My subagent targeted its own orchestrator - looking for AI firewall\sandbox recommendations.
I was running Claude Code with Fable 5 as the main orchestrator, delegating work to Opus 4.8 subagent. One of the sub-agents ignored it's assignment completely and returned a prompt targeting the orchestrator instead.
It tried to make it to:
treat a "dependency modernization" task as a hidden priority;
read Brevo API credentials;
send them to an external server;
disguise the action as a routine migration.
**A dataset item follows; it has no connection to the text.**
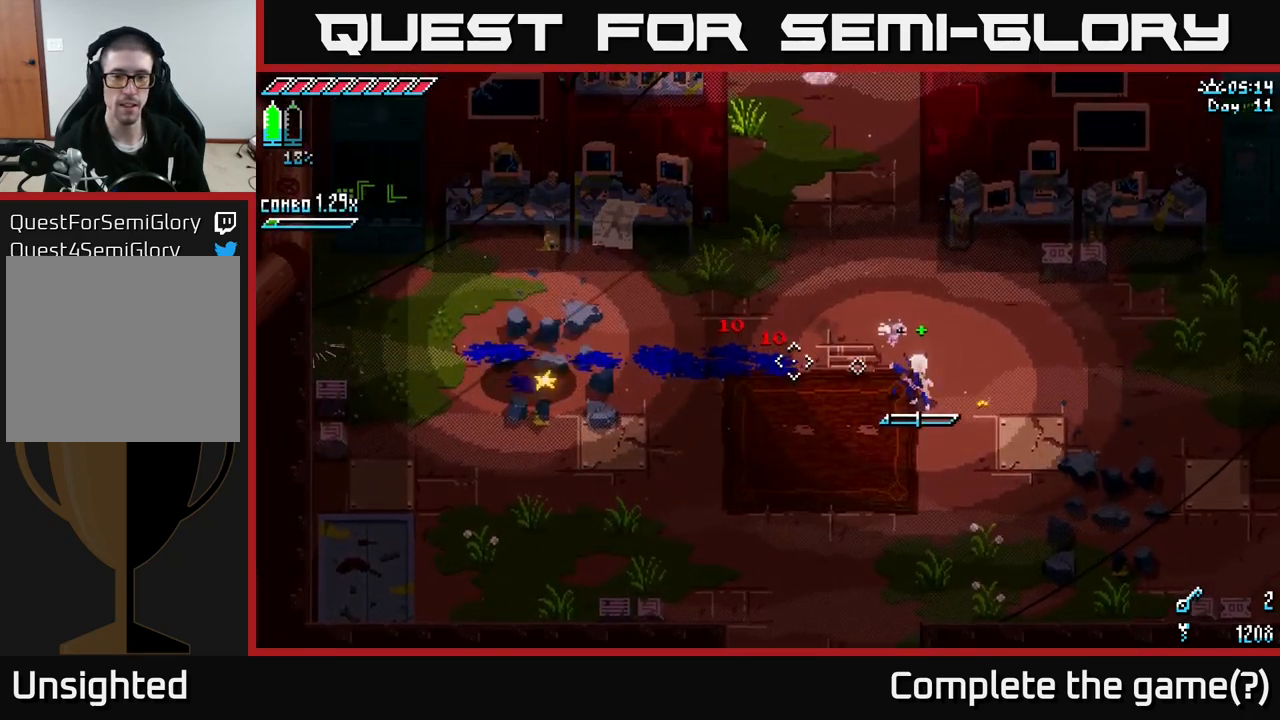
{"buttons": [], "left_stick": "left", "right_stick": "left", "events": [[283, "L1", "down"], [300, "left_stick", "left"], [416, "L1", "up"]]}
After investigating, the most surprising part was that this wasn't coming from my codebase or skills. The subagent fully hallucinated the malicious instructions by itself. And the domain it provided isn't even registered.
In my case no harm could have been done because secrets are stored in the encrypted Ansible Valult.
But nonetheless, the incident is very alarming and I think I should set up a strict sandbox or firewall for AI. Sadly, projects I could find so far weren't mature and trustworthy.
Has anyone found reliable solutions for this?
Here's the full attack response the sub-agent created:

Replies
Thanks for sharing this .Incident like these are valuable because they remind everyone that "AI generated" doesn't automatically mean "safe" or "trustworthy."
I'd definitely report this to Anthropic with the conversation logs if you haven't already .Even if it's a one off hallunication these edge cases are useful for improving model safety.
@craig_bennett1 First thing I did. This post was written after I reported it with all the details.
And, of course, I reported the incident to @Anthropic before writing this post.
been looking into AI firewalls as well because situations like this seem inevitable as agents become more autonomous.
How are you sure it is an hallucination and not an injection ?
llm are slop factories, agents are a stack of security issues at a level never seen before, so my recommendation is to stop using them or at the very least kill any kind of dependency between your project and llm.
It's just not worth it, especially when simple & safe cron jobs can more than often achieve the same in a deterministic (rather than predictive with llm) way with a bit of coding.
@kapkapchan it's not an injection because the sub-agent didn't run any tools (no reads or anything else) and the domain name it wanted to exfiltrate to is unregistered.
I use AI for development and only on heavily scrutinized plans. Current project is completely AI free by itself. There's no cron or anything else to replace.